9. The liquid preparation composition with fluidity of claim 2, wherein the cationic additive is at least one selected from the group consisting of a cationic peptide, a cationic lipid, and a cationic polymer.

10. The liquid preparation composition with fluidity of claim 9, wherein the cationic peptide is at least one selected from the group consisting of polylysine, protamine, and a cationic fusogenic peptide (KALA).

11. The liquid preparation composition with fluidity of claim 9, wherein the cationic lipid is at least one selected from the group consisting of N-[1-(2,3-dioleoyloxy)propyl]-N,N,N-trimethylammonium chloride, 1,2-dioleoyloxy-3-(trimethylammonio)propane, 1,2-dioleoyl-3-(4′-trimethylammonio)butanoyl-sn-glycerol, 1,2-diacyl-3-dimethylammonium-propane, 1,2-diacyl-3-trimethylammonium-propane, 1,2-diacyl-sn-glycerol-3-ethylphosphocholine, 3ß-[N-(N′,N′-dimethylaminoethane)-carbamoyl]cholesterol, dimethyldioctadecylammonium bromide, and a copolymer thereof.

12. The liquid preparation composition with fluidity of claim 9, wherein the cationic polymer is at least one selected from the group consisting of chitosan, spermine, putrescine, cadaverine, and spermidine.

13. The liquid preparation composition with fluidity of claim 1, wherein the liquid preparation composition is further mixed with at least one selected from the group consisting of hyaluronic acid, carboxymethyl cellulose, collagen, alginate, poloxamer, antibodies, proteins, peptides, microRNA (miRNA), small interfering RNA (siRNA), aptamers, chemical drugs, and bone graft materials.

14. The liquid preparation composition with fluidity of claim 1, wherein the liquid preparation composition is used as an injection preparation, a liquid preparation, a cream preparation, an ointment preparation, a gel preparation, a lotion preparation, a solution preparation for internal use, a solution preparation for external use, and a percutaneous absorption preparation.

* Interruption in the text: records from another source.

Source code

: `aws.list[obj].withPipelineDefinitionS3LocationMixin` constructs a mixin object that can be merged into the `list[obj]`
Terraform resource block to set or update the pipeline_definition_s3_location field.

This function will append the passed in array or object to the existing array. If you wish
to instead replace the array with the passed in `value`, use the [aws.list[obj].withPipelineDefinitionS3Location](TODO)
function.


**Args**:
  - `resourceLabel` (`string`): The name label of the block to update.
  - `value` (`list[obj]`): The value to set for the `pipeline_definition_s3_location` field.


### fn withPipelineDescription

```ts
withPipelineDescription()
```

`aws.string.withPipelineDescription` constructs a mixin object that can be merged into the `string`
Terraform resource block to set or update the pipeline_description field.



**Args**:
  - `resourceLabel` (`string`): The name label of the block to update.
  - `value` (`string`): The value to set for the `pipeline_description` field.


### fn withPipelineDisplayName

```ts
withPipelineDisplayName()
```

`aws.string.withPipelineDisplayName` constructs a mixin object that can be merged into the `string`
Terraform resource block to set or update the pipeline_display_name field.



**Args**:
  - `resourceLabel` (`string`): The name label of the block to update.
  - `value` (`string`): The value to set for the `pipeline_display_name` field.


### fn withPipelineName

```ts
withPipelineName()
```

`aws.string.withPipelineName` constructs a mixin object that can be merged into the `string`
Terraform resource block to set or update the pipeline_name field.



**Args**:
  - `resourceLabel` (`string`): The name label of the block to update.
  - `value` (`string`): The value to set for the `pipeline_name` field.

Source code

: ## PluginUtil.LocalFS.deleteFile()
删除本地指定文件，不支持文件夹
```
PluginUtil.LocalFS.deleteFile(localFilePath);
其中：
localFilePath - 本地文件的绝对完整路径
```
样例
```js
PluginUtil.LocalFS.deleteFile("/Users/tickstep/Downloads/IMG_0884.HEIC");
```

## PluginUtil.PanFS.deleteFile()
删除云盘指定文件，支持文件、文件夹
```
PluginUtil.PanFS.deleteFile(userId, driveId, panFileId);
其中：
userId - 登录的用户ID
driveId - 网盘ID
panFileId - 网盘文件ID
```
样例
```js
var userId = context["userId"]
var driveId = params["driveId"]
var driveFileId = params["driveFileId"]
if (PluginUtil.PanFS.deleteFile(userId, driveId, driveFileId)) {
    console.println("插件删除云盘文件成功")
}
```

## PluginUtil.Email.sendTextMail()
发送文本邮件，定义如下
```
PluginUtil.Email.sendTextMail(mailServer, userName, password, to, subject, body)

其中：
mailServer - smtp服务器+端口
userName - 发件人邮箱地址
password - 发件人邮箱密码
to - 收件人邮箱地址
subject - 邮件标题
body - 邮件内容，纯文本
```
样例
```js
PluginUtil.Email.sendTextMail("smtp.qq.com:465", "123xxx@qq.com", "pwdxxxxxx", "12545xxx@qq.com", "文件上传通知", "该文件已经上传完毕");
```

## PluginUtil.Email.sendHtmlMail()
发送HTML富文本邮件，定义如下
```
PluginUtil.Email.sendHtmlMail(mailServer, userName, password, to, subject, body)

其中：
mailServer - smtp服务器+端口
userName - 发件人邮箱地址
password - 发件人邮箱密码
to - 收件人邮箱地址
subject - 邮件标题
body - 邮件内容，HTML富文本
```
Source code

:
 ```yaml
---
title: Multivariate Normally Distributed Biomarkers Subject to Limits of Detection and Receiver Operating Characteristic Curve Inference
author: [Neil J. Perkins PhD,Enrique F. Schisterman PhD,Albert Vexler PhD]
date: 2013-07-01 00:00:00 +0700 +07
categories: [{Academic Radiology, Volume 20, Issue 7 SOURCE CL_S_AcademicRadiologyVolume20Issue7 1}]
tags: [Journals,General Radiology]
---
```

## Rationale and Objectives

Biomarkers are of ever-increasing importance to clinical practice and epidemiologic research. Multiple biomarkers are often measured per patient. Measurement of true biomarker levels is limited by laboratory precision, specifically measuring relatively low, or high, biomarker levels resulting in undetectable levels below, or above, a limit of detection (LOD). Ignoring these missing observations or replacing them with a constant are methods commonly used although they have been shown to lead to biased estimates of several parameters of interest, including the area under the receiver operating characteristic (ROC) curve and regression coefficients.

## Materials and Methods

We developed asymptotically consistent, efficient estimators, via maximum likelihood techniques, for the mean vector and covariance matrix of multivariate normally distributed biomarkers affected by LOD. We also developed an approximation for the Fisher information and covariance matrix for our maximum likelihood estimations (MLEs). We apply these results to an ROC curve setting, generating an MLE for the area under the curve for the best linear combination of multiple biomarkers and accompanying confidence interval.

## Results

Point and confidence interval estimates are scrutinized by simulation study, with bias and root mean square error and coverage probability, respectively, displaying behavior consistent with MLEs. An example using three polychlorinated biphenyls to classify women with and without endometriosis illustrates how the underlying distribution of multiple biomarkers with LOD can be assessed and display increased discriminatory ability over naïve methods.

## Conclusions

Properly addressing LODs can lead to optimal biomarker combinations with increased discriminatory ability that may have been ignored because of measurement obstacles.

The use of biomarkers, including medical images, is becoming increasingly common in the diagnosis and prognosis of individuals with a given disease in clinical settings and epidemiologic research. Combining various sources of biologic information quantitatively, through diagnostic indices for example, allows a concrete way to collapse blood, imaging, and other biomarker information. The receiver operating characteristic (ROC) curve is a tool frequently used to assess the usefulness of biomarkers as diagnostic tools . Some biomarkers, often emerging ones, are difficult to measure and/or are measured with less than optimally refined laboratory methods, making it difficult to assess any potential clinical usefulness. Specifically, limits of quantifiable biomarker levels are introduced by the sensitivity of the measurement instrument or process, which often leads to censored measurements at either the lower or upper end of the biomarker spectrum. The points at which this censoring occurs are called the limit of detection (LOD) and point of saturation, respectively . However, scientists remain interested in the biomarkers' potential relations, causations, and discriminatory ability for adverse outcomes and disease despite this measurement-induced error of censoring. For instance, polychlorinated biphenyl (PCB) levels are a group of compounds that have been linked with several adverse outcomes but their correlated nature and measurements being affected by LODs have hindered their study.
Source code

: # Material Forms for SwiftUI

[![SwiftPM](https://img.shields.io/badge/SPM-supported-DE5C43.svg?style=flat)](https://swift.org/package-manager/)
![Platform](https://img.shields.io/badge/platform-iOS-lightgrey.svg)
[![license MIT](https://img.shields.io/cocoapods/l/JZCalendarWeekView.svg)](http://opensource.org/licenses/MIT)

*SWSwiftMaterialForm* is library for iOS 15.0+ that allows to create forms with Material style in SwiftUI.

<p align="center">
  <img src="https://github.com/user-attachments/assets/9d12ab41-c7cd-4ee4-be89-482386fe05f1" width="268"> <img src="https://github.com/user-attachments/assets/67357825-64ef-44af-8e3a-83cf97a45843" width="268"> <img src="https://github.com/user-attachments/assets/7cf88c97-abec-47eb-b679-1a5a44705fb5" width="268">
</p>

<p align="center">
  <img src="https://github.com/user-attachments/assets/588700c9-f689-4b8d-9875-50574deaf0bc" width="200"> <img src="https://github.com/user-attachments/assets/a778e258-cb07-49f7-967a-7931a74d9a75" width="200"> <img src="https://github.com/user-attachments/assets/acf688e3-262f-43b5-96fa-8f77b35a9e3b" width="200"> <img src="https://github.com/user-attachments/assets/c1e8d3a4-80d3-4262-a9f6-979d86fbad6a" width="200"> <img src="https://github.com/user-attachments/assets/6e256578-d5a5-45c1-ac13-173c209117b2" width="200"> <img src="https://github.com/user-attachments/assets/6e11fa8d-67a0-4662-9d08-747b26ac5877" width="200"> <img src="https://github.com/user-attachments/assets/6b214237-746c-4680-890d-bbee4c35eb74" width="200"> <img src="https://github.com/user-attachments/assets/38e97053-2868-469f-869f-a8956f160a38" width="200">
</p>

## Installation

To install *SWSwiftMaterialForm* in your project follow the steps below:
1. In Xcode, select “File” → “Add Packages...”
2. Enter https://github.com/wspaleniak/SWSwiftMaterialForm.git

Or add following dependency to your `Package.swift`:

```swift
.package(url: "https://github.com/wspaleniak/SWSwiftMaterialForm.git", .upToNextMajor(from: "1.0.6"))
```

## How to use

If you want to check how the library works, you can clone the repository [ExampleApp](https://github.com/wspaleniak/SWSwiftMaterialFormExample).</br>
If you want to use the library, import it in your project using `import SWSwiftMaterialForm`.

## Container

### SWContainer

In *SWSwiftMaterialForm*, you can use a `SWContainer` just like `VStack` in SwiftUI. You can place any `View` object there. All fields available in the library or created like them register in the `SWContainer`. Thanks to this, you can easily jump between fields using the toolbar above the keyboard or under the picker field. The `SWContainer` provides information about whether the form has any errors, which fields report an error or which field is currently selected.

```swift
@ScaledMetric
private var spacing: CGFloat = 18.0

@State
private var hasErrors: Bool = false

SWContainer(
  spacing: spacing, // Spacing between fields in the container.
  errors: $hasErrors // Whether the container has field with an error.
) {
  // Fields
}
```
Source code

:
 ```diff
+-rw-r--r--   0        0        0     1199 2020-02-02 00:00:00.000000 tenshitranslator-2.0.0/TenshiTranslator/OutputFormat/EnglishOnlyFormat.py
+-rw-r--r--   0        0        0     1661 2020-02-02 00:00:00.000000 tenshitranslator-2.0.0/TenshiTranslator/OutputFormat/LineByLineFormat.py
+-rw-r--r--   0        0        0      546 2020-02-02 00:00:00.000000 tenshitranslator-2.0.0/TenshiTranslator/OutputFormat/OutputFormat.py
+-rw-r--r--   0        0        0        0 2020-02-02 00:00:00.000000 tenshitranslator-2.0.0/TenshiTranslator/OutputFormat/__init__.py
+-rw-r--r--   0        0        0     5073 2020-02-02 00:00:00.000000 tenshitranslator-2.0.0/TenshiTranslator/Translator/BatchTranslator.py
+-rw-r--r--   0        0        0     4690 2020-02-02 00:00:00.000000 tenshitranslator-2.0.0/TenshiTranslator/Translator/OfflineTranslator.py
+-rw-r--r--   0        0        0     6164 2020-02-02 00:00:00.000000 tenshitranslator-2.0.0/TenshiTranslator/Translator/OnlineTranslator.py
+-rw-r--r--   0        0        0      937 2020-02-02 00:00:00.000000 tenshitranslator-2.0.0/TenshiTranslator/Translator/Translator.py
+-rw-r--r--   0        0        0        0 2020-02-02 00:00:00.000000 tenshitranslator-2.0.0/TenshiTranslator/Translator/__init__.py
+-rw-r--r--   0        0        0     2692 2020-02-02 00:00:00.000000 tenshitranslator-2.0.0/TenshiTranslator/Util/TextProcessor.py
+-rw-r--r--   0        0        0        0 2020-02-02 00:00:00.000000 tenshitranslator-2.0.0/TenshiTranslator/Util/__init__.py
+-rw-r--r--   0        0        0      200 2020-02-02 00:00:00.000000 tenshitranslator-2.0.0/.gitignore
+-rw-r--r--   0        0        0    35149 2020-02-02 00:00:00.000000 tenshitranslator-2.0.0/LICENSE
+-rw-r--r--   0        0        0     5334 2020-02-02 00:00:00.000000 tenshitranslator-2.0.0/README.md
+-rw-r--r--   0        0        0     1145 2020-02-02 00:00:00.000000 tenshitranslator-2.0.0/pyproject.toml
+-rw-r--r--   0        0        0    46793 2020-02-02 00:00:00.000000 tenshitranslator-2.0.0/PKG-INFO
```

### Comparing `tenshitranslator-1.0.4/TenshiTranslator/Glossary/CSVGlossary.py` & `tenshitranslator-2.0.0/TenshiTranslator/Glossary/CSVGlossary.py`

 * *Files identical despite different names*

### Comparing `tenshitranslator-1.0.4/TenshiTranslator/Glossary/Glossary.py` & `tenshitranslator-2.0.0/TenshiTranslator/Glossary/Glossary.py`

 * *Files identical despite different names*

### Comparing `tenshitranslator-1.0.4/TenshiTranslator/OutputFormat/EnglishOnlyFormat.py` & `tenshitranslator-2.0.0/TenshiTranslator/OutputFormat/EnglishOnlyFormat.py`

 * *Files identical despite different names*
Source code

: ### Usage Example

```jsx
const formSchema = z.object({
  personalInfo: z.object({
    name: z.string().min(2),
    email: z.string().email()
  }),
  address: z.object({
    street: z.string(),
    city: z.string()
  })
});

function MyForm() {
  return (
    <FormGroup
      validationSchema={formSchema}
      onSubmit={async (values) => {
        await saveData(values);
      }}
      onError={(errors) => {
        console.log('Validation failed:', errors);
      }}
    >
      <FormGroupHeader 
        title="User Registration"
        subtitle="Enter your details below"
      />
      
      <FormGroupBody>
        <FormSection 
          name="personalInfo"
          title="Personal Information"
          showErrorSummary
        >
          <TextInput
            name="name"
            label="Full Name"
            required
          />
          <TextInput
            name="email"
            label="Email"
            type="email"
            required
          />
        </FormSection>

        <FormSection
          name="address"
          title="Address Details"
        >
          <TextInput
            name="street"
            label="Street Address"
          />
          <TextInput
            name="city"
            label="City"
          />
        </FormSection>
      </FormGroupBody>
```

15. The liquid preparation composition with fluidity of claim 1, wherein the liquid preparation composition is prepared through a procedure comprising:

a first step of adding the DNA fragment mixture to a buffer solution, followed by dissolution at a high temperature of 80° C. or higher using a heat stirrer, thereby preparing a DNA fragment mixture stock solution;

a second step of adding the cationic additive to a buffer solution, followed by dissolution, thereby preparing a cationic additive stock solution; and

a third step of mixing the DNA fragment mixture stock solution in the first step and the cationic additive stock solution in the second step in the heat stirrer at 80° C. or higher and lowering the temperature to room temperature while stirring.